Health and care services overlooked the impact of “inter and multi-generational abuse” in a family where a toddler suddenly died, a serious case review has found.
Poppi Worthington was 13-months-old when she died in December 2012. A judge found she was likely to have been sexually assaulted by her father. Her father has not been charged and denies any wrongdoing.
The Cumbria Local Safeguarding Children Board review found Poppi’s family had a “complex history”. Her grandmother and mother had both been in care. Her mother was taken into care as a child due to fears of sexual exploitation. She was 27 when she became pregnant with Poppi and her twin, and had had four other children taken into care.
No long-term support
The review found Poppi’s mother received no support for the trauma of her own experiences or the trauma of having her first child taken into care. Social care professionals worked with the mother immediately after a care order for her second child was discharged but they, as well as midwives and health visitors who worked with the mother, failed to properly consider the impact of her past, the review found.
The report said: “There were no plans put in place for any long term support or intervention to ensure that MCN [the mother] and her children were safe and thriving despite the fact that there were several significant indicators that her capacity to parent may have been compromised by her own childhood experiences of trauma and abuse.
It added: “MCN had experienced significant historical traumas and loss which were, in themselves, clear indicators that her parenting may have been compromised and that her children could be at risk.
“There is no evidence that practitioners considered that MCN repeat pregnancies would compromise her ability to care for her children or that the repeat pregnancies were symptomatic of unresolved loss.”
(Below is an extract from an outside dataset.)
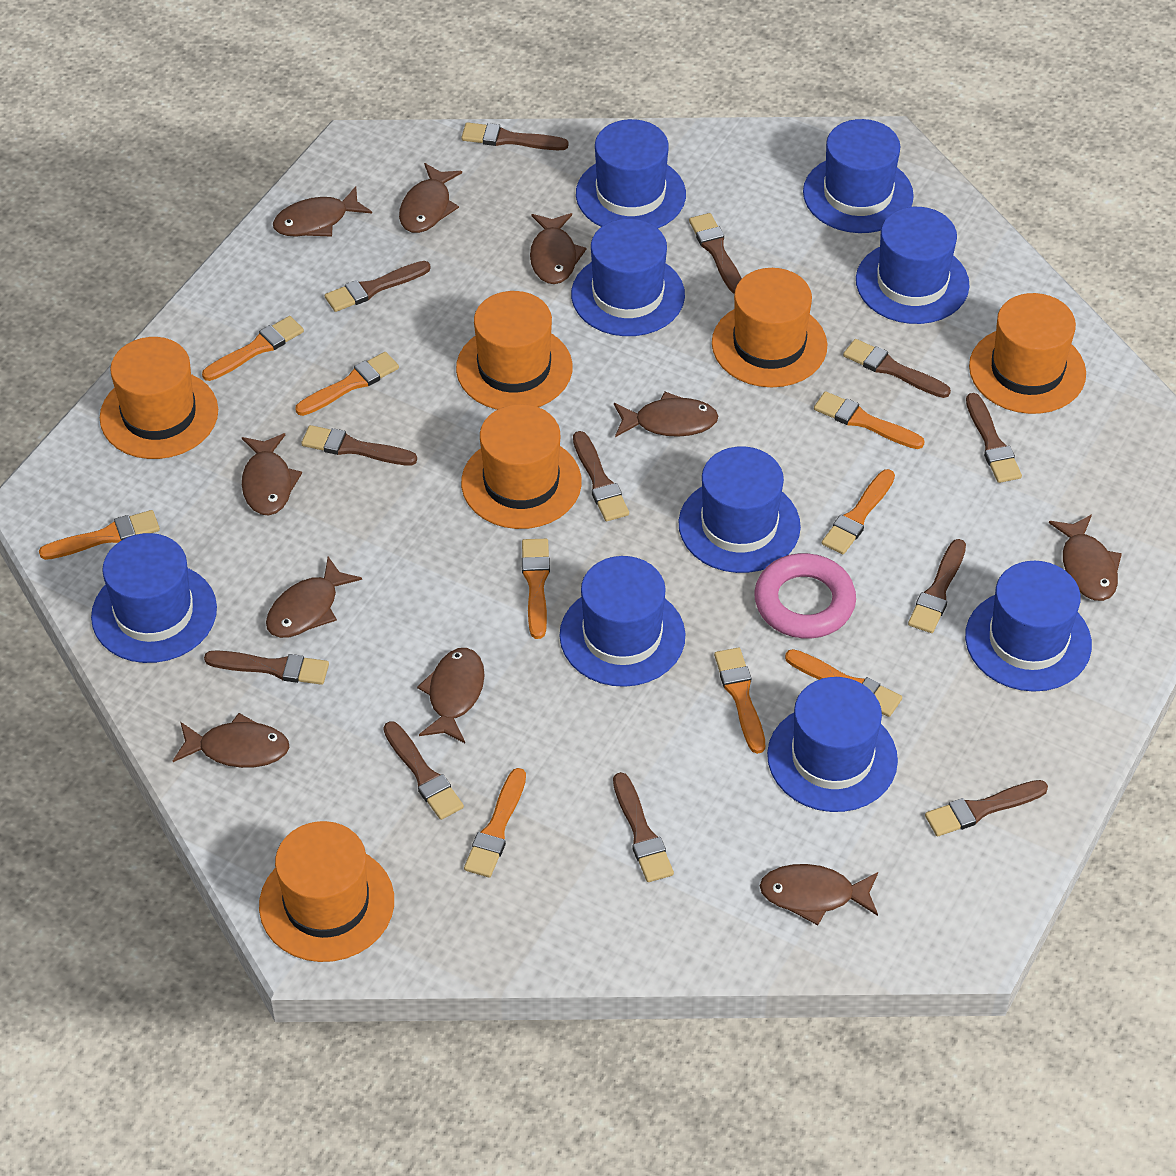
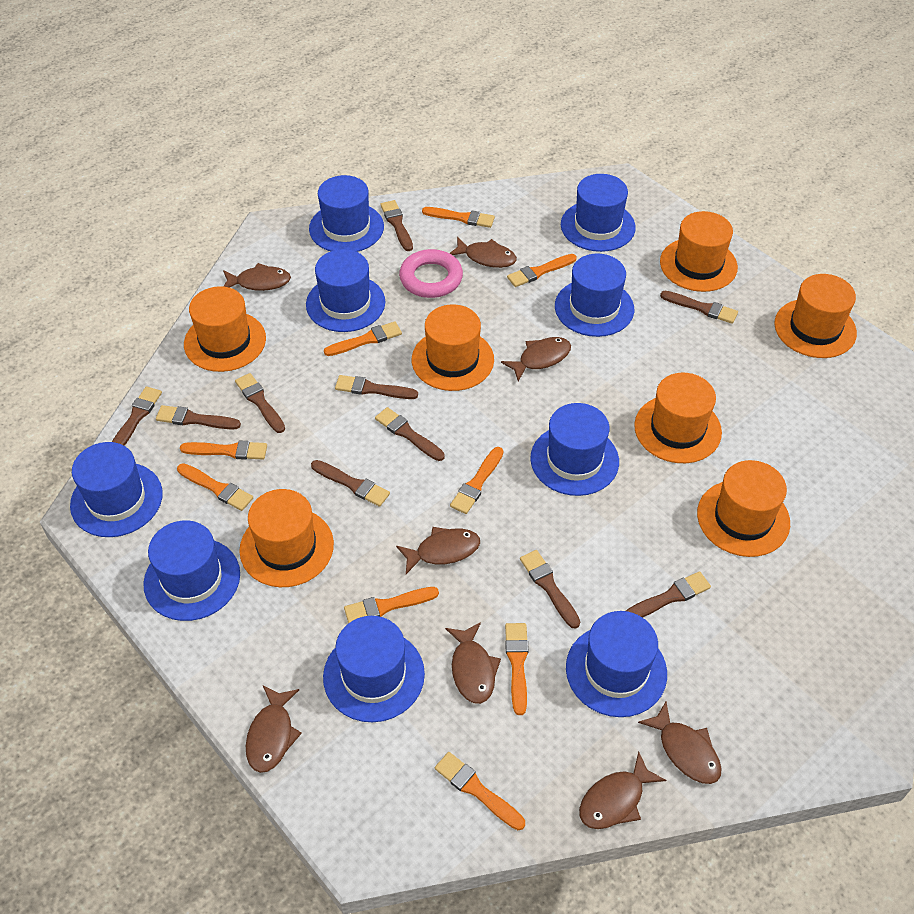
brown brush: [204,650,329,685] [301,425,417,466] [325,261,430,312] [383,721,464,820] [461,122,568,150] [573,431,629,521] [613,772,674,882] [689,213,742,294] [843,339,951,398] [908,539,966,633] [925,780,1048,837] [966,393,1022,483] = 12 -> [112,387,162,446] [156,405,241,430] [235,373,285,433] [311,460,390,507] [335,375,418,399] [375,407,445,461] [380,200,413,251] [520,550,580,629] [626,571,711,618] [660,291,738,324] = 10
brown fish: [173,713,289,768] [242,433,302,515] [266,557,362,638] [273,186,372,237] [399,163,462,233] [417,648,485,743] [530,213,587,284] [614,392,718,437] [760,864,878,925] [1049,514,1122,601] = 10 -> [223,263,291,291] [246,685,302,773] [396,527,480,574] [445,622,501,704] [449,237,517,268] [501,337,571,382] [579,751,666,829] [638,702,722,784] = 8
orange hat: [100,337,218,459] [259,821,394,962] [456,291,572,410] [461,404,582,529] [712,268,827,387] [969,293,1086,414] = 6 -> [184,286,266,372] [239,489,334,587] [412,305,494,391] [634,373,722,463] [660,211,738,292] [697,460,790,557] [774,274,857,358] = 7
Responding to the review findings, Dr Amanda Boardman, the safeguarding children lead at NHS Cumbria clinical commissioning group, said: “If professionals had put all the pieces of the puzzle together then early help should have been offered but at the time this tragic event happened early help was just starting. Now we have a much more robust system in place.”
The review found no evidence Poppi’s death could have been predicted or prevented but it identified several lessons for services.
It found the “critical importance” of family history needed to be considered, and it should have been highly relevant to any assessment of the mother’s needs for therapeutic and other support as she grew through adolescence and became a parent.
At a learning event held during the review, professionals told how several generations of families being involved with social care had become “normalised”. The report recommended better support for frontline practitioners to further their understanding of the needs and risks around women with the mother’s profile.
The review also urged professionals to show more curiosity and around fathers, and other males, who “associate with high need or complex families particularly where there has been a history of sexual exploitation or abuse”.
It also said professional thresholds of what is considered “normal” and “good enough” parenting should be the same across all families.
Gill Rigg, the chair of Cumbria local safeguarding children board, said: “Our deepest sympathy is with Child N’s [Poppi’s] family and those who knew her.
“Child N had very limited involvement with agencies during her lifetime, and when she did, she appeared well cared for.
“While the review has identified important learning regarding working with families with complex histories, there is nothing to suggest her death could have been predicted or prevented.”
An inquest held following Poppi’s death was quashed. A second inquest will be held later this year.